┌──

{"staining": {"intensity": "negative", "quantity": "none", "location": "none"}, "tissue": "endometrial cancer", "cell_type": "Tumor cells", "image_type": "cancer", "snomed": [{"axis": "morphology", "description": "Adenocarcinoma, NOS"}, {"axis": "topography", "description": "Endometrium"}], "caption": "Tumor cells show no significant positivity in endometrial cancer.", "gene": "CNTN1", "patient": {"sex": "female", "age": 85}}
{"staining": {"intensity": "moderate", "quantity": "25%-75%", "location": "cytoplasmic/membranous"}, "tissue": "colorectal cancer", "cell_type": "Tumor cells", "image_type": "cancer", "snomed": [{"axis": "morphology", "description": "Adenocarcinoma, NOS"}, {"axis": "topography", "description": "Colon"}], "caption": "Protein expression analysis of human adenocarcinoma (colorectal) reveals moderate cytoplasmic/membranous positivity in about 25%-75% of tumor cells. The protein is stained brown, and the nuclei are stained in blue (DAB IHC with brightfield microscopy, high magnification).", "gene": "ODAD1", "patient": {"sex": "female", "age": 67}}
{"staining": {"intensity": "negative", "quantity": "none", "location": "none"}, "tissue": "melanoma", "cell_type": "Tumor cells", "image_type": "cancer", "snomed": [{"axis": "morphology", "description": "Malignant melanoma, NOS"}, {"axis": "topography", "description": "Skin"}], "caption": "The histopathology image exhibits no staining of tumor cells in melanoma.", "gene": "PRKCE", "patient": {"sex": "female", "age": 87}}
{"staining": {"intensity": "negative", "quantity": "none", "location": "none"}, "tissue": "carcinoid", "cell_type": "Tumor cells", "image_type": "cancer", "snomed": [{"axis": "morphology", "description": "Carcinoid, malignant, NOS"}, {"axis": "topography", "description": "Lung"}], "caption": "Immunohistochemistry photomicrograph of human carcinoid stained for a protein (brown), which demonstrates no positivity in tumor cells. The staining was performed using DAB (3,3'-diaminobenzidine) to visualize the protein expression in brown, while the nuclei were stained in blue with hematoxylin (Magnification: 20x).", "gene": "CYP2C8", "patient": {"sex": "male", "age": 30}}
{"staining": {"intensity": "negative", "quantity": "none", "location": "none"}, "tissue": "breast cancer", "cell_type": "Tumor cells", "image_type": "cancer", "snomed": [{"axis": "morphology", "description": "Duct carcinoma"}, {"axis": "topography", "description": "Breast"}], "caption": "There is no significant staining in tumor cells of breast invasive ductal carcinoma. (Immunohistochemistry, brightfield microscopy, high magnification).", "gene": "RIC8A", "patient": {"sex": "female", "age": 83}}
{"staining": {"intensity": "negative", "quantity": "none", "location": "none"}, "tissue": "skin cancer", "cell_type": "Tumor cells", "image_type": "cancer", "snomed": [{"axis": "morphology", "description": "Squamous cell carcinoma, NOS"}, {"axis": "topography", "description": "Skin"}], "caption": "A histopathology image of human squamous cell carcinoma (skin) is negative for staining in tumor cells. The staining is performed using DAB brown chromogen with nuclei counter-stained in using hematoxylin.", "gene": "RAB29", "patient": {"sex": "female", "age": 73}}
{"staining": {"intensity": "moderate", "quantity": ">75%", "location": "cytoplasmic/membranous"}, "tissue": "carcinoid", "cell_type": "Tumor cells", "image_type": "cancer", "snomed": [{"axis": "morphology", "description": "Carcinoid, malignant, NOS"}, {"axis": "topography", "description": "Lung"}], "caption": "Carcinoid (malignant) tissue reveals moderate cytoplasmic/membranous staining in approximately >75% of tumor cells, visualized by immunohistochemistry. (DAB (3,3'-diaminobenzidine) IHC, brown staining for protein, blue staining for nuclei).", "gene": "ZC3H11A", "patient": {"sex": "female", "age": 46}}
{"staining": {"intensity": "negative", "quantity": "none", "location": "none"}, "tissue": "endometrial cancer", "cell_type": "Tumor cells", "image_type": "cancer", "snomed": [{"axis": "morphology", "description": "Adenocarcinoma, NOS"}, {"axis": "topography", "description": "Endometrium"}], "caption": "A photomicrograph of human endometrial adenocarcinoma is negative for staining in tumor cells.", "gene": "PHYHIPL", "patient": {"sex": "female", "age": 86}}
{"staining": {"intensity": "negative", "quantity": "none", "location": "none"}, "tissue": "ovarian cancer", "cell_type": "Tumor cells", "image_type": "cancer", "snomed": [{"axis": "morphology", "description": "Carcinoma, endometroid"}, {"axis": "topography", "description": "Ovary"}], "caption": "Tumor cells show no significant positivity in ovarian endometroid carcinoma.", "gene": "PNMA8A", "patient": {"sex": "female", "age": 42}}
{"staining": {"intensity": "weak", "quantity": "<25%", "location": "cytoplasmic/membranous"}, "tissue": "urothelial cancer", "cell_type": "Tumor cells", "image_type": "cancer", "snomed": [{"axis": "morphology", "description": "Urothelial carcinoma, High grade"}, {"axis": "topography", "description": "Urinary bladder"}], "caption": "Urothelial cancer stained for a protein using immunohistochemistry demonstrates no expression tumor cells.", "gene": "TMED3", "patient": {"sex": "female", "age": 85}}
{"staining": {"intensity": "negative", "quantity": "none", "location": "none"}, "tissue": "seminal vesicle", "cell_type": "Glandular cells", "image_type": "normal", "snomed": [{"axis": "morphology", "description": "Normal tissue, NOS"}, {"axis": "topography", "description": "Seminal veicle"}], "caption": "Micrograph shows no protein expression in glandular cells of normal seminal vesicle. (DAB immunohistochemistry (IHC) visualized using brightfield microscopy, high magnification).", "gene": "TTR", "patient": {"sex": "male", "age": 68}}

└──

## What this task involves
Look through the entries above and say how many lines contain "microscopy", giving nothing but the number.

## Answer
3